Elif başta itiraz etmek istedi.
"Ne olur Saliha, biraz olsun düşünmez misin?" dese de Saliha'da tık yoktu. Saliha'nın içinde ise o sırada fırtınalar kopuyordu. Kardeşi ona yalvarıyordu, aynı onun yıllar önce yalvardığı gibi. Ama onu affetmeye ne kalbi ne de aklı izin veriyordu.
Tek diyebildiği "Git," olmuştu. Elif daha fazla dayanamadı, Saliha'nın boynuna atladı. Saliha, sarılmasına karşılık vermedi.
Elif, Saliha'nın boynuna sarılmışken hıçkırarak ağlamaya başladı. Saliha'nın gözleri bir an için yumuşadı, ancak içindeki öfke ve kırgınlık ağır basıyordu. Elif'in sarılmasına karşılık veremedi, çünkü hissettiği acı çok derindi. Gözyaşları sessizce yanaklarından süzüldü. Hande ve İlkin bu duygusal anı izlerken birbirlerine baktılar. Hande, Elif'in yanına yaklaştı ve onu hafifçe omzundan tutarak geri çekti.
"Elif, belki de Saliha'nın biraz zamana ihtiyacı var," dedi nazikçe. Elif gözyaşları içinde başını salladı.

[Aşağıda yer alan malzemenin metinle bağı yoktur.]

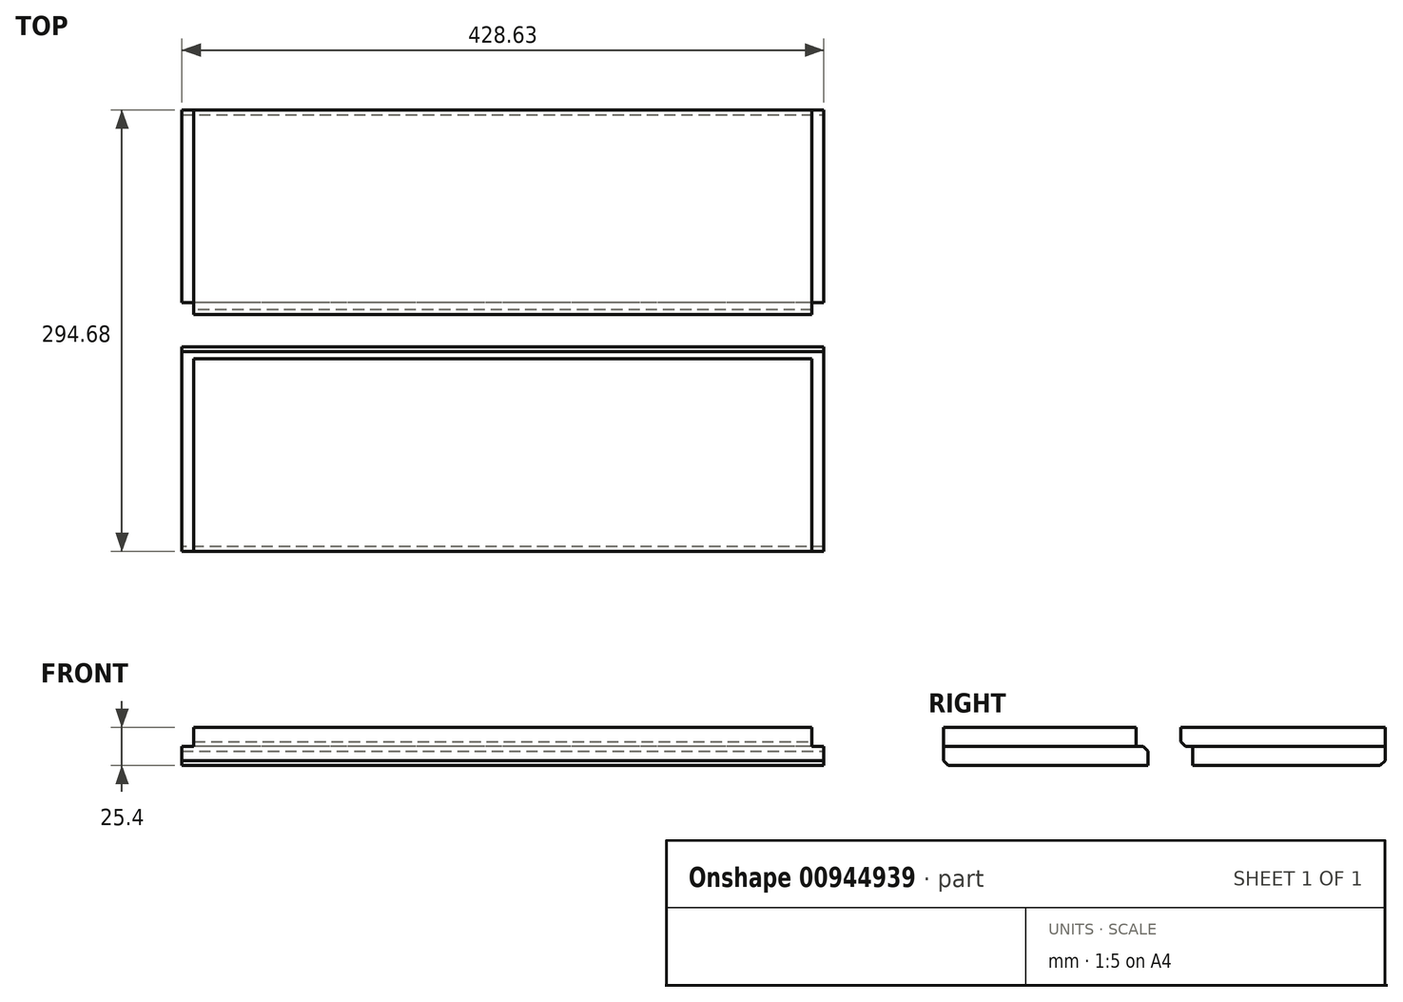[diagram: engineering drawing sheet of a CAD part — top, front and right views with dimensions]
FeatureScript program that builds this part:
annotation { "Feature Type Name" : "Feature", "Feature Type Description" : "" }
export const myFeature = defineFeature(function(context is Context, id is Id, definition is map)
    precondition{}
    {
        {
            var Q0;
            Q0=qCreatedBy(makeId("Right.planeOp"),FACE);
            var sketch = newSketch(context, id + "F0", { "sketchPlane" : qUnion([Q0])});
            skLineSegment(sketch, "E0.bottom", {"start": v(-174.97, -9.2) * mm, "end": v(-46.39, -9.2) * mm});
            skLineSegment(sketch, "E0.top", {"start": v(-174.97, -34.6) * mm, "end": v(-46.39, -34.6) * mm});
            skLineSegment(sketch, "E0.left", {"start": v(-174.97, -9.2) * mm, "end": v(-174.97, -34.6) * mm});
            skLineSegment(sketch, "E0.right", {"start": v(-46.39, -9.2) * mm, "end": v(-46.39, -34.6) * mm});
            skPoint(sketch, "E1.oppositeSnap0", {"position": v(-46.39, -21.9) * mm});
            skLineSegment(sketch, "E1.bottom", {"start": v(-46.39, -34.6) * mm, "end": v(-38.44, -34.6) * mm});
            skLineSegment(sketch, "E1.top", {"start": v(-46.39, -21.9) * mm, "end": v(-38.44, -21.9) * mm});
            skLineSegment(sketch, "E1.left", {"start": v(-46.39, -34.6) * mm, "end": v(-46.39, -21.9) * mm});
            skLineSegment(sketch, "E1.right", {"start": v(-38.44, -34.6) * mm, "end": v(-38.44, -21.9) * mm});
            skLineSegment(sketch, "E2.bottom", {"start": v(-46.39, -21.9) * mm, "end": v(-174.97, -21.9) * mm});
            skLineSegment(sketch, "E2.top", {"start": v(-46.39, -34.6) * mm, "end": v(-174.97, -34.6) * mm});
            skLineSegment(sketch, "E2.left", {"start": v(-46.39, -21.9) * mm, "end": v(-46.39, -34.6) * mm});
            skLineSegment(sketch, "E2.right", {"start": v(-174.97, -21.9) * mm, "end": v(-174.97, -34.6) * mm});
            skLineSegment(sketch, "E3.bottom", {"start": v(-8.88, -9.2) * mm, "end": v(119.71, -9.2) * mm});
            skLineSegment(sketch, "E3.top", {"start": v(-8.88, -34.6) * mm, "end": v(119.71, -34.6) * mm});
            skLineSegment(sketch, "E3.left", {"start": v(-8.88, -9.2) * mm, "end": v(-8.88, -34.6) * mm});
            skLineSegment(sketch, "E3.right", {"start": v(119.71, -9.2) * mm, "end": v(119.71, -34.6) * mm});
            skLineSegment(sketch, "E4.top", {"start": v(-8.88, -21.9) * mm, "end": v(119.71, -21.9) * mm});
            skLineSegment(sketch, "E4.left", {"start": v(-8.88, -34.6) * mm, "end": v(-8.88, -21.9) * mm});
            skLineSegment(sketch, "E4.right", {"start": v(119.71, -34.6) * mm, "end": v(119.71, -21.9) * mm});
            skLineSegment(sketch, "E5.bottom", {"start": v(-8.88, -9.2) * mm, "end": v(-16.81, -9.2) * mm});
            skLineSegment(sketch, "E5.top", {"start": v(-8.88, -21.9) * mm, "end": v(-16.81, -21.9) * mm});
            skLineSegment(sketch, "E5.left", {"start": v(-8.88, -9.2) * mm, "end": v(-8.88, -21.9) * mm});
            skLineSegment(sketch, "E5.right", {"start": v(-16.81, -9.2) * mm, "end": v(-16.81, -21.9) * mm});
            skSolve(sketch);
        }
        {
            var Q0;
            {var subQ0=sQuery(id+"F0.wireOp",EDGE,"E3.bottom");Q0=makeQuery(id+"F0.imprint","IMPRINT",FACE,{"disambiguationData":[TD([[makeQuery(id+"F0.imprint","IMPRINT",EDGE,{"derivedFrom":subQ0}),-1.0]])]});}
            var Q1;
            {var subQ0=sQuery(id+"F0.wireOp",EDGE,"E5.bottom");Q1=makeQuery(id+"F0.imprint","IMPRINT",FACE,{"disambiguationData":[TD([[makeQuery(id+"F0.imprint","IMPRINT",EDGE,{"derivedFrom":subQ0}),1.0]])]});}
            var Q2;
            {var subQ0=sQuery(id+"F0.wireOp",EDGE,"E0.bottom");Q2=makeQuery(id+"F0.imprint","IMPRINT",FACE,{"disambiguationData":[TD([[makeQuery(id+"F0.imprint","IMPRINT",EDGE,{"derivedFrom":subQ0}),-1.0]])]});}
            extrude(context, id + "F1", {"entities" : qUnion([Q0, Q1, Q2]), "depth" : 412.75 * mm, "offsetDistance" : 25.4 * mm});
        }
        {
            var Q0;
            {var subQ0=sQuery(id+"F0.wireOp",EDGE,"E3.top");Q0=makeQuery(id+"F0.imprint","IMPRINT",FACE,{"disambiguationData":[TD([[makeQuery(id+"F0.imprint","IMPRINT",EDGE,{"derivedFrom":subQ0}),1.0]])]});}
            extrude(context, id + "F2", {"entities" : qUnion([Q0]), "operationType" : NewBodyOperationType.ADD, "depth" : 420.7 * mm, "offsetDistance" : 25.4 * mm, "hasSecondDirection" : true, "secondDirectionOppositeDirection" : true, "secondDirectionDepth" : 7.94 * mm});
        }
        {
            var Q0;
            {var subQ0=sQuery(id+"F0.wireOp",EDGE,"E0.top");Q0=makeQuery(id+"F0.imprint","IMPRINT",FACE,{"disambiguationData":[TD([[makeQuery(id+"F0.imprint","IMPRINT",EDGE,{"derivedFrom":subQ0}),1.0]])]});}
            var Q1;
            {var subQ0=sQuery(id+"F0.wireOp",EDGE,"E1.bottom");Q1=makeQuery(id+"F0.imprint","IMPRINT",FACE,{"disambiguationData":[TD([[makeQuery(id+"F0.imprint","IMPRINT",EDGE,{"derivedFrom":subQ0}),1.0]])]});}
            extrude(context, id + "F3", {"entities" : qUnion([Q0, Q1]), "operationType" : NewBodyOperationType.ADD, "depth" : 420.7 * mm, "offsetDistance" : 25.4 * mm, "hasSecondDirection" : true, "secondDirectionOppositeDirection" : true, "secondDirectionDepth" : 7.94 * mm});
        }
        {
            var Q0;
            Q0=makeQuery(id+"F3.opExtrude","SWEPT_EDGE",EDGE,{"disambiguationData":[OSD([sQuery(id+"F0.wireOp",EDGE,"E1.top"),sQuery(id+"F0.wireOp",EDGE,"E1.right")])]});
            var Q1;
            Q1=makeQuery(id+"F1.opExtrude","SWEPT_EDGE",EDGE,{"disambiguationData":[OSD([sQuery(id+"F0.wireOp",EDGE,"E5.top"),sQuery(id+"F0.wireOp",EDGE,"E5.right")])]});
            var Q2;
            Q2=makeQuery(id+"F2.opExtrude","SWEPT_EDGE",EDGE,{"disambiguationData":[OSD([sQuery(id+"F0.wireOp",EDGE,"E3.top"),sQuery(id+"F0.wireOp",EDGE,"E3.right")])]});
            var Q3;
            Q3=makeQuery(id+"F3.opExtrude","SWEPT_EDGE",EDGE,{"disambiguationData":[OSD([sQuery(id+"F0.wireOp",EDGE,"E0.top"),sQuery(id+"F0.wireOp",EDGE,"E0.left")])]});
            chamfer(context, id + "F4", {"entities" : qUnion([Q0, Q1, Q2, Q3]), "width" : 3.17 * mm, "tangentPropagation" : true});
        }
    });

"Haklısın, Hande. Saliha, sana yaptıklarımızı affetmen için zaman tanıyacağım. Ama bil ki, seni bulduğumuz için çok mutluyum ve bunu düzeltmek için elimden geleni yapacağım."
Saliha derin bir nefes alarak Elif'e baktı.
"Elif, belki bir gün seni affedebilirim ama şu an değil. Çok fazla şey yaşadım ve bu yaraları sarmak zaman alacak."
Elif, başını öne eğerek, "Anlıyorum, Saliha. Kendine iyi bak," dedi ve ağır adımlarla kapıya yöneldi. Kapının önünde durup son bir kez arkasına baktı. Saliha hala gözyaşlarını siliyordu. Elif, kalbinde bir umut kırıntısıyla evden çıktı. Hande, Saliha'nın yanına oturdu ve kolunu omzuna attı.